None of Monday's developments constituted an inflection point in the Afghan war. The Afghan Defense Ministry has been attacked, and even breached, before. In February, an Afghan inside a supposedly secure portion of the Afghan Interior Ministry killed two American officers. And so-called “green-on-blue” incidents, in which Afghan security forces attack the NATO-led International Security Assistance Force (ISAF) troops they work alongside, have become increasingly commonplace in the last year. ISAF casualties have been quite low in 2012 so far; nearly a quarter of hostile fire deaths have been green-on-blue. U.S. Marine Gen. John Allen, the top commander in Afghanistan, acknowledged Monday that infiltration is an issue, but he also framed it as a reality common to both the Iraq and Vietnam wars.
Stratfor has long argued that infiltration is an issue bound to emerge within any attempt to resolve a conflict by transferring the operational burden to indigenous forces — essentially a strategy of Vietnamization. This is particularly true when a distant foreign power is the occupying counterinsurgent force trying to screen and monitor a trustworthy indigenous security force under threat from an established indigenous insurgency. This proves to be an enormous challenge. Indeed, many green-on-blue incidents have nothing to do with infiltration (even if the Taliban claim responsibility for an incident or an assailant later flees to the Taliban for safety), and arise instead from ethnic, cultural or national tensions.
The question is not whether Monday's events constitute a turning point. An insurgent force occasionally succeeds in dealing a decisive blow (e.g. Dien Bien Phu in 1954), but more often succeeds by inflicting a thousand cuts that are cumulatively lethal. So the mounting impact of developments in Afghanistan is important. Allen is right to point out that these high-profile killings are unrepresentative and reflect only a small fraction of day-to-day ISAF-Afghan interactions. There are undoubtedly additional force-protection measures in place to manage even an expansion of such incidents.
But it seems to us that green-on-blue incidents in Afghanistan have exceeded those in Iraq, where a radically different power structure was in play both in terms of ethno-sectarianism and foreign sponsorship. So far, U.S. domestic opposition to the Afghan war has not matched the intensity of opposition to the Iraq war — and U.S. President Barack Obama has staked his presidency in part on commitment to the Afghan war. So a radical shift in policy in the near-term is unlikely. But the underlying U.S. strategy is to indigenize the conflict, which entails strengthening indigenous forces until they inspire confidence in the local populace. This strategy cannot succeed throughout Afghanistan, given its rugged terrain and diversity, but its broad effectiveness is critical.

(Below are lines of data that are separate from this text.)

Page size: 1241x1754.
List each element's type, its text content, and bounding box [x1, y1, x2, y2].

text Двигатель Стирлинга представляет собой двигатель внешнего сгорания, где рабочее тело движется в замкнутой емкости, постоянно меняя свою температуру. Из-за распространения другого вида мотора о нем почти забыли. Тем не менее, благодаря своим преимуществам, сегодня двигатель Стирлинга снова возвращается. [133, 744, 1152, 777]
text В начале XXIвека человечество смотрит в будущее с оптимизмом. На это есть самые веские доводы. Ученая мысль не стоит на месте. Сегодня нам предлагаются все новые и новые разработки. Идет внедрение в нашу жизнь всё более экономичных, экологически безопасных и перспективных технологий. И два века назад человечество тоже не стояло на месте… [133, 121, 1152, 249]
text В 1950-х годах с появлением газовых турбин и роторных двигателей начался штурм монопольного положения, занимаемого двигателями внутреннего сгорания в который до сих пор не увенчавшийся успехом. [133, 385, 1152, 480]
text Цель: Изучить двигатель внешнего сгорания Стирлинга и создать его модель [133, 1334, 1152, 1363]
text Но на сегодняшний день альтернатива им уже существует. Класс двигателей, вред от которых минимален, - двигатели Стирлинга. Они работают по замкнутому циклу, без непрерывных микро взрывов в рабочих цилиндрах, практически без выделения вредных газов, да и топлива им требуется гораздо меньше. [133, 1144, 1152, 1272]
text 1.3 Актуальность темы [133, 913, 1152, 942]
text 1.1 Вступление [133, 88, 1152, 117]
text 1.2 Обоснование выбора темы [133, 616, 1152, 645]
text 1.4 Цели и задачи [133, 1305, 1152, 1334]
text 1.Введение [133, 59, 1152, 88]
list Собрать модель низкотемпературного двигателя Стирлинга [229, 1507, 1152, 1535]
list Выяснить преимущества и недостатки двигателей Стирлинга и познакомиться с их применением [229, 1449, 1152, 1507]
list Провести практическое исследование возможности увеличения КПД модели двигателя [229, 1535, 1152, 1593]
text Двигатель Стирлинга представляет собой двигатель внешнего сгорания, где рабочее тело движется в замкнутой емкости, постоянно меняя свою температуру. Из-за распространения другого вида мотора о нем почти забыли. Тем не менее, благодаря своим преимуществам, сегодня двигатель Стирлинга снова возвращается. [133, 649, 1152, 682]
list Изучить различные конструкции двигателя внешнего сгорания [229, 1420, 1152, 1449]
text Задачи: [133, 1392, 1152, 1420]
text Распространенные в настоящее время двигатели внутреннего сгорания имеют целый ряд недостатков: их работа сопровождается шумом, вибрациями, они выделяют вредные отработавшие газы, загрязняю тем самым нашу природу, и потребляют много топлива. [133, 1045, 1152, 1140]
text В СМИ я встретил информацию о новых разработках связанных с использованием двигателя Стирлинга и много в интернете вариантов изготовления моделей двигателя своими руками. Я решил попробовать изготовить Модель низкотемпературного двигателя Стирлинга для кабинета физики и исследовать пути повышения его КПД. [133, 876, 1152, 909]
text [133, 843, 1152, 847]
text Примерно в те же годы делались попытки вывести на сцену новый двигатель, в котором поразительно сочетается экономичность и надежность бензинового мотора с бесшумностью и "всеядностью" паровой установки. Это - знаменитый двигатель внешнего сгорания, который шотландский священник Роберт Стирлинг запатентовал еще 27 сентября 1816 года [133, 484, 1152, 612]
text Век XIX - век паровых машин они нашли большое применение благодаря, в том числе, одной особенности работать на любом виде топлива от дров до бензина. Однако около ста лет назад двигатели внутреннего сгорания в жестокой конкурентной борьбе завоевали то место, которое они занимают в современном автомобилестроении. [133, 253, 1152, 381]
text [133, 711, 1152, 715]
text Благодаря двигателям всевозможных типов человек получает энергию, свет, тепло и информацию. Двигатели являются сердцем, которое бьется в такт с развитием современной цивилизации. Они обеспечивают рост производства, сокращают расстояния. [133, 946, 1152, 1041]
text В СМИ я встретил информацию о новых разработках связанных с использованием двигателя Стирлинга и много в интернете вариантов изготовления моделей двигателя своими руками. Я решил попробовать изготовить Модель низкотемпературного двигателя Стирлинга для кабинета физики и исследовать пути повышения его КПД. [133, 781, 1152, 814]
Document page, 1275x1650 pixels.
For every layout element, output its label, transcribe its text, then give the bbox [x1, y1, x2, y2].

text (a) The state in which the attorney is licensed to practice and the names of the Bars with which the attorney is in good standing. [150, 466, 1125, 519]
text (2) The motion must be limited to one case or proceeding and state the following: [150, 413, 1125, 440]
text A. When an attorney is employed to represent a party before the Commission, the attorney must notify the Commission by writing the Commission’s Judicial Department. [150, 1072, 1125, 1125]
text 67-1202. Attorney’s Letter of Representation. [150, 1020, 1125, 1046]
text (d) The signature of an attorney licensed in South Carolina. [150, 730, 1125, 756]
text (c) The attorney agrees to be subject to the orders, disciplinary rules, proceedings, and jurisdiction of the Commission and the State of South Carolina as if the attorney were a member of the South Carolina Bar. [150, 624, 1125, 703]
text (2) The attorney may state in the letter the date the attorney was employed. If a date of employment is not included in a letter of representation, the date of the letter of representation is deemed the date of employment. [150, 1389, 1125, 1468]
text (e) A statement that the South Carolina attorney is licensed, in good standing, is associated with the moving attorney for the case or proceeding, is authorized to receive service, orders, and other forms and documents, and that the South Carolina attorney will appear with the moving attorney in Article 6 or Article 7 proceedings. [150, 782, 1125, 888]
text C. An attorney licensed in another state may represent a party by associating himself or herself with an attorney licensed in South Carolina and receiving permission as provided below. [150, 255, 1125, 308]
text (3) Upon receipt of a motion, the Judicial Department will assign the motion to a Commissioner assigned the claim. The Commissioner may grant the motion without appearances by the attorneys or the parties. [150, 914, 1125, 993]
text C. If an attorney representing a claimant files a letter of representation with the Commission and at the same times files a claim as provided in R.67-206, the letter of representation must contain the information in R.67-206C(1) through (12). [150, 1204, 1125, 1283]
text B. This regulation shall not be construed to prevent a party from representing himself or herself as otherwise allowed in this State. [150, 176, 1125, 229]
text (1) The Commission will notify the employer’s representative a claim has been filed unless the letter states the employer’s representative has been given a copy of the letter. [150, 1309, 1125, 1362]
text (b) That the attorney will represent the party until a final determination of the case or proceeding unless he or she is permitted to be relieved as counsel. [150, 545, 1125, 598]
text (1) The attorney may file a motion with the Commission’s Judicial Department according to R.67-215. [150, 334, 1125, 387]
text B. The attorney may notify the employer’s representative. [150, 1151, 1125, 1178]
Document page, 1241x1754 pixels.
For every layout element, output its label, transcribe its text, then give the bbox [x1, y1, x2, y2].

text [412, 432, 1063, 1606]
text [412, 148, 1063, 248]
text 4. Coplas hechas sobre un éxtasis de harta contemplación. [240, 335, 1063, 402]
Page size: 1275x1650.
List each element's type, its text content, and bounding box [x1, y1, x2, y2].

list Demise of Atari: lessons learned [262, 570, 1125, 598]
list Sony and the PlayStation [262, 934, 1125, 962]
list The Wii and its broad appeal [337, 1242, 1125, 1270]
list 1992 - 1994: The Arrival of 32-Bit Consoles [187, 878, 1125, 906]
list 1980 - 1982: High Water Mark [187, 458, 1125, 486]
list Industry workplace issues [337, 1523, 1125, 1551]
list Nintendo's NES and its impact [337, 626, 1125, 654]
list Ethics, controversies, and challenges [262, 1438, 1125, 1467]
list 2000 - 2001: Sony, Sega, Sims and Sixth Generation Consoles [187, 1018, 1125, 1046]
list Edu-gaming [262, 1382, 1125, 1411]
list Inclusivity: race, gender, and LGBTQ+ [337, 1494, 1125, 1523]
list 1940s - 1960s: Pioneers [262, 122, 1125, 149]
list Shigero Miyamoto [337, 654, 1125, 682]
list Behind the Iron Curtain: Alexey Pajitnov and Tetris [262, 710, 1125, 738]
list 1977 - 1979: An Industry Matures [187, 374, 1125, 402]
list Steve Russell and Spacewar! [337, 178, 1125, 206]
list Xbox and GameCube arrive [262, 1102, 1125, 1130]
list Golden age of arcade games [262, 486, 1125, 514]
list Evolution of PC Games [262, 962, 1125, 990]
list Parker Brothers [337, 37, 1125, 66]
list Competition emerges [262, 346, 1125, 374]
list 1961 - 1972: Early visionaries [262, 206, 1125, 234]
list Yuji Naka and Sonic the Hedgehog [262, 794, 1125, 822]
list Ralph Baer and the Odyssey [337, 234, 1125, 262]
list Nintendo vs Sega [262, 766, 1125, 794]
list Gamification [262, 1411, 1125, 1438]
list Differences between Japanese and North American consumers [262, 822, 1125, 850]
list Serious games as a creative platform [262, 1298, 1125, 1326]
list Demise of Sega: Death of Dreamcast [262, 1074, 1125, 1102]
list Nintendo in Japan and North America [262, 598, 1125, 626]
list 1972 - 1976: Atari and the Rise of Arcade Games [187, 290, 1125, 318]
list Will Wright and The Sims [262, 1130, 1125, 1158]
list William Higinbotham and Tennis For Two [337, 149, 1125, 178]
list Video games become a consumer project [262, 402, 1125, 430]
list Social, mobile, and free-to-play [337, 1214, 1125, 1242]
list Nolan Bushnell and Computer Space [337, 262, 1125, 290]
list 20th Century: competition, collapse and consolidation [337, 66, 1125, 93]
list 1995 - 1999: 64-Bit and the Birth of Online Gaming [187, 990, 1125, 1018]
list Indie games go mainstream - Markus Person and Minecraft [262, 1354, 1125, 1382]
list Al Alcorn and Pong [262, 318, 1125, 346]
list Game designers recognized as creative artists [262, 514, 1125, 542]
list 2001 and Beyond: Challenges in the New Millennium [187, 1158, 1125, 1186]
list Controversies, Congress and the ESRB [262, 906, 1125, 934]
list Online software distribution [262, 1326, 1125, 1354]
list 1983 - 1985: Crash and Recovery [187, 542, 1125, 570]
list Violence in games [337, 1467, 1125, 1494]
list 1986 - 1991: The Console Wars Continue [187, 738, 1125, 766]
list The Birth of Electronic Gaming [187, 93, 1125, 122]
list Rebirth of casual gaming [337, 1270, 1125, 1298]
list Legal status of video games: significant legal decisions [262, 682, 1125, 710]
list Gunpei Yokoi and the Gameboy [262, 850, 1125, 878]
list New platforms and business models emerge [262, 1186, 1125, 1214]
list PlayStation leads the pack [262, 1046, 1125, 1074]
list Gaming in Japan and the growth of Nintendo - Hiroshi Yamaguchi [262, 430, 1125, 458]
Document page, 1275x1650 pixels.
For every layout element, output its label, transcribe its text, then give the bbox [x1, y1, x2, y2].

Monday's incidents do not directly impact the existing trends in Afghanistan, but they are part of a chain of events that psychologically impact both ISAF and Afghan forces. The most effective way to undercut the indigenization strategy is to sow distrust between ISAF and indigenous forces at the decisive moment of hand-off — a time period already under way that will continue until drawdown is complete. Critically, Washington has already decided to withdraw, while the Taliban have not yet demonstrated such decisive tactical capability. So the Taliban's challenge is to strike in a way that disrupts the U.S. timetable, while making ISAF's presence significantly more untenable. The Taliban's window of opportunity is closing, however, and so far neither the United States nor its allies have been forced to alter the announced timetable for withdrawal.